The Board Charter is available in the Corporate Governance section of the Company's website.
Reference is made to the discussion in relation to Principal 2 (Recommendation 2.1) in this Corporate Governance Statement.
Recommendation 8.2 - Disclosure of Remuneration Policies and Practices
Fees for non-executive directors are not linked to the performance of the economic entity. However, to align non-executive directors' interests with shareholder interests, the non-executive directors are encouraged to hold shares or options in the economic entity purchased by that non-executive director on-market.
Generally, non-executive directors should not:
- receive options or cash bonuses from the Company. However, the Board has the discretion to determine in the appropriate circumstances, where shareholder approval is obtained, that non-executive directors may be granted incentive shares and/or options; and
- be provided with retirement benefits other than superannuation. However, the Board has the discretion to determine in the appropriate circumstances, where shareholder approval is obtained, that non-executive directors may be granted retirement benefits.
Executive directors' and senior executives' remuneration is subject to an annual performance evaluation. This evaluation is based on specific criteria, including the business performance of the Company, whether strategic objectives are being achieved and the development of management and personnel. The Board ensures that remuneration policies fairly and responsibly reward executives having regard to the objectives and performance of the Company, the performance of the executive, length of service and experience of the executive, and prevailing remuneration expectations in the market.
The Performance Evaluation Policy is available in the Corporate Governance section of the Company's website.

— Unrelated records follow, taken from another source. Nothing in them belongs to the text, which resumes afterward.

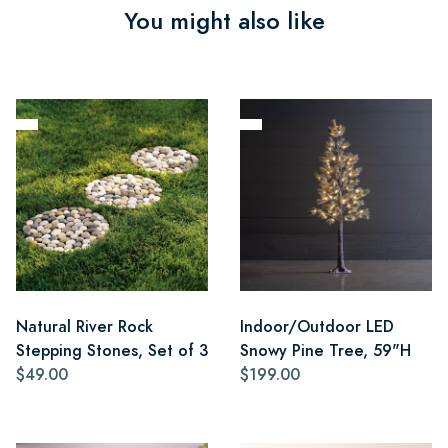
You might also like
Natural River Rock
Indoor/Outdoor LED
Stepping Stones, Set of 3
Snowy Pine Tree, 59"H
$49.00
$199.00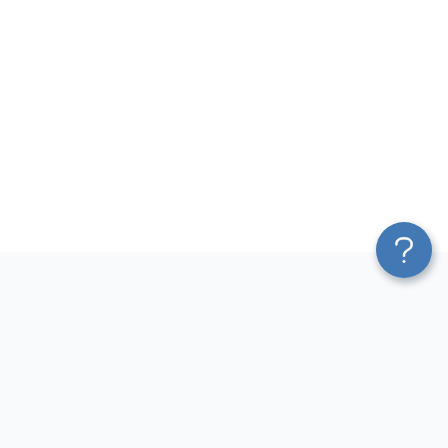
Platform
Most Popular Integrations
Blend & Transform
QuickBooks to Power Bi
Pricing
Facebook Ads to Power Bi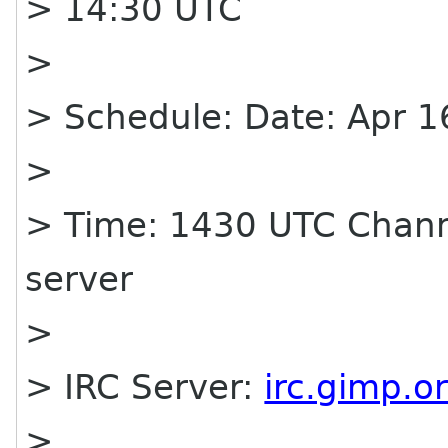
> 14:30 UTC
>
> Schedule: Date: Apr
>
> Time: 1430 UTC Chann
server
>
> IRC Server:
irc.gimp.o
>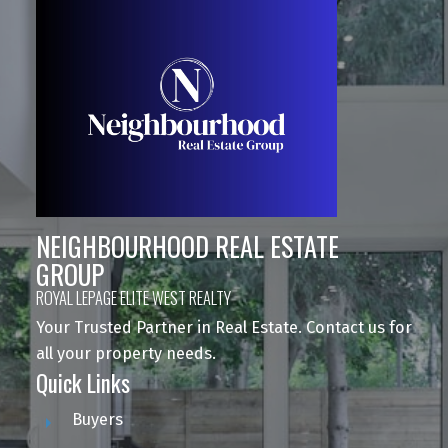
NEIGHBOURHOOD REAL ESTATE
GROUP
ROYAL LEPAGE ELITE WEST REALTY
Your Trusted Partner in Real Estate. Contact us for
all your property needs.
Quick Links
Buyers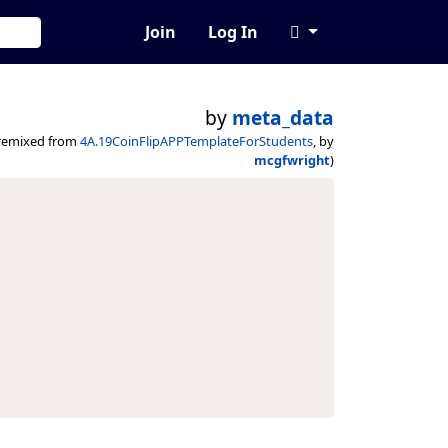
Join
Log In
by
meta_data
remixed from
4A.19CoinFlipAPPTemplateForStudents
, by
mcgfwright
)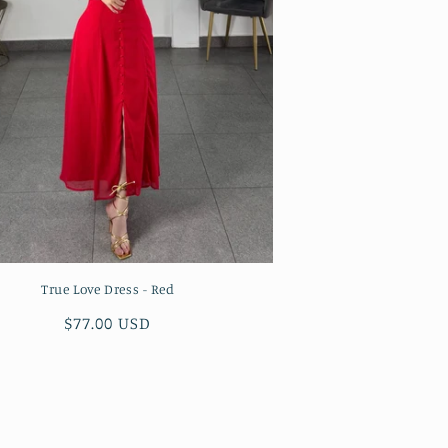
True Love Dress - Red
Regular
$77.00 USD
price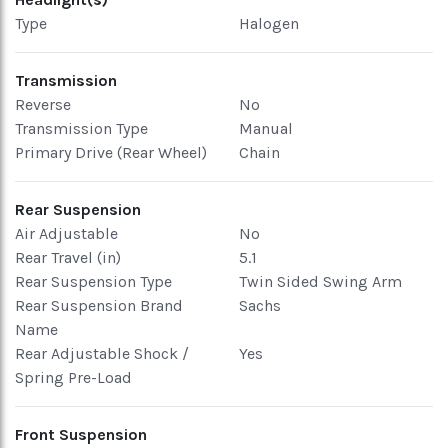
Type
Halogen
Transmission
Reverse
No
Transmission Type
Manual
Primary Drive (Rear Wheel)
Chain
Rear Suspension
Air Adjustable
No
Rear Travel (in)
5.1
Rear Suspension Type
Twin Sided Swing Arm
Rear Suspension Brand
Sachs
Name
Rear Adjustable Shock /
Yes
Spring Pre-Load
Front Suspension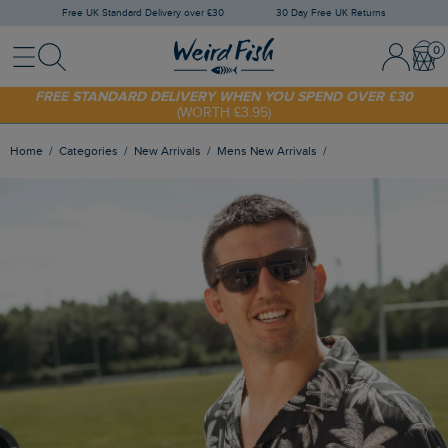
Free UK Standard Delivery over £30
30 Day Free UK Returns
Menu
Search
Sign In / 
Bask
SHOP TODAY - EXTRA 20%
OFF YOUR FIRST ORDER* USE CODE
SUNNY20
FREE STANDARD DELIVERY WHEN YOU SPEND OVER £30
(WORTH £3.95)
Home
Categories
New Arrivals
Mens New Arrivals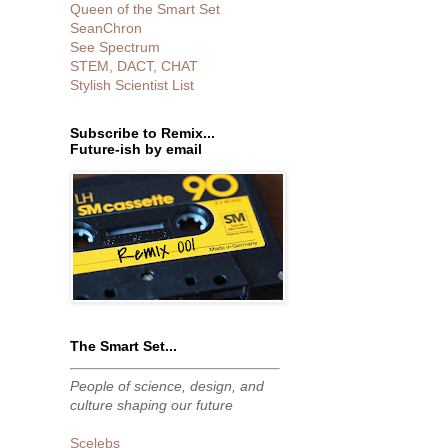
Queen of the Smart Set
SeanChron
See Spectrum
STEM, DACT, CHAT
Stylish Scientist List
Subscribe to Remix...
Future-ish by email
The Smart Set...
People of science, design, and
culture shaping our future
Scelebs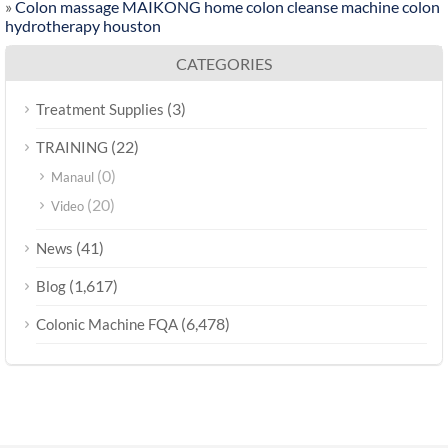
»
Colon massage MAIKONG home colon cleanse machine colon
hydrotherapy houston
CATEGORIES
(3)
Treatment Supplies
(22)
TRAINING
(0)
Manaul
(20)
Video
(41)
News
(1,617)
Blog
(6,478)
Colonic Machine FQA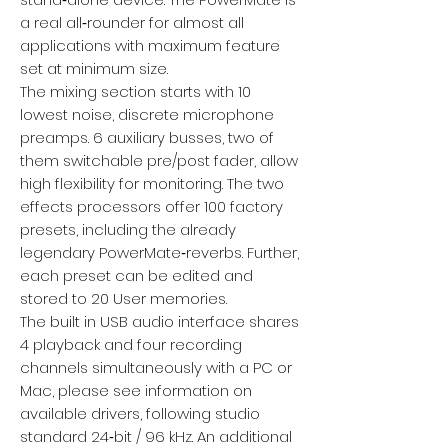
a real all‑rounder for almost all
applications with maximum feature
set at minimum size.
The mixing section starts with 10
lowest noise, discrete microphone
preamps. 6 auxiliary busses, two of
them switchable pre/post fader, allow
high flexibility for monitoring. The two
effects processors offer 100 factory
presets, including the already
legendary PowerMate‑reverbs. Further,
each preset can be edited and
stored to 20 User memories.
The built in USB audio interface shares
4 playback and four recording
channels simultaneously with a PC or
Mac, please see information on
available drivers, following studio
standard 24‑bit / 96 kHz. An additional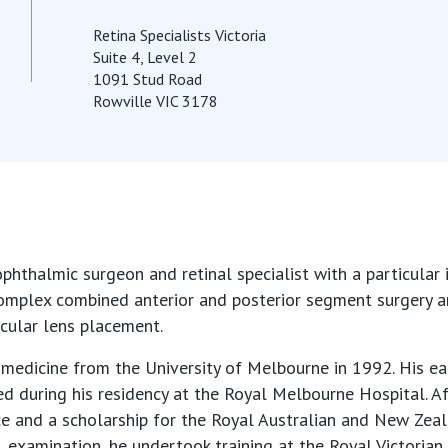
Retina Specialists Victoria
Suite 4, Level 2
1091 Stud Road
Rowville VIC 3178
phthalmic surgeon and retinal specialist with a particular i
complex combined anterior and posterior segment surgery a
cular lens placement.
medicine from the University of Melbourne in 1992. His ear
 during his residency at the Royal Melbourne Hospital. A
e and a scholarship for the Royal Australian and New Zea
examination, he undertook training at the Royal Victorian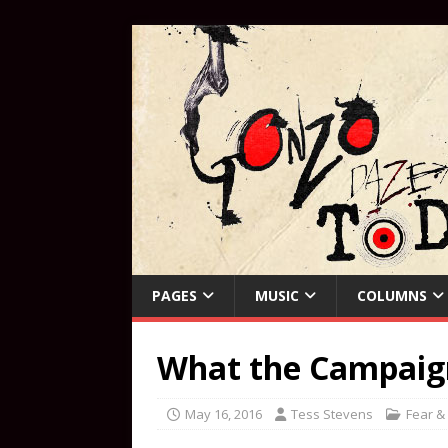
PAGES
MUSIC
COLUMNS
What the Campaign 
May 16, 2016
Tess Stevens
Fear &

Recommendation 8.3 - Policy on equity-based remuneration scheme
The Company has a Securities Trading Policy that establishes a procedure for dealings by directors, senior executives, employees, and their related parties in the Company's securities, and in securities of other entities with whom the Company may have business dealings. A copy of the Securities Trading Policy is available in the Corporate Governance section of the Company's website.